Map of Central Asia, Including Commonwealth of Independent States Members

(Interfax – September 11, 2013) Less than 10 percent of Russian citizens are ready to accept people from Central Asia who have lived in Russia for a long time as equals, VTsIOM General Director Valery Fyodorov said.

“Tajiks, Uzbeks, and Kyrgyz – those who are in most cases called guest workers – only 8 percent of Russians agree to consider them Russian on condition that they have lived in Russia for a long time. That is, it is not true that we are ready to recognize them as part of our ethnos, even of these people live in the country for a long time, work, and even take Russian citizenship,” Fyodorov told a press conference on Tuesday.
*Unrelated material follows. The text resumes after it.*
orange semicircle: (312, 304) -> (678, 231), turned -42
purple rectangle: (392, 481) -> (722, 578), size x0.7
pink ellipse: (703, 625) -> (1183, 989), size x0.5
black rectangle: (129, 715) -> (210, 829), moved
Fyodorov said 44 percent of Russians are ready to recognize Ukrainians and Belarusians who live in Russia. “Forty-four percent of Russians say a Ukrainian or a Belarusian person can be considered Russian if he or she has lived in the country for a long time. The territorial and linguistic looseness and factor like that play a role here,” he said.

“The next people in the rating are Tatars and Bashkirs. Some 30 percent of the respondents said they agree to call these people Russian,” Fyodorov said.

“This means we are currently not ready to live with people from central Asia in one family. The situation with Koreans, Chinese, and Japanese is similar: this issue is more vital in the Far East,” he said.

“In addition, only 7 percent of the respondents are ready to consider residents of the Northern Caucasus republics – Chechens, Dagestanis, and Ingush – as Russians, and they live in Russia by definition. This division line is very dangerous, we should look closely at it,” the expert said.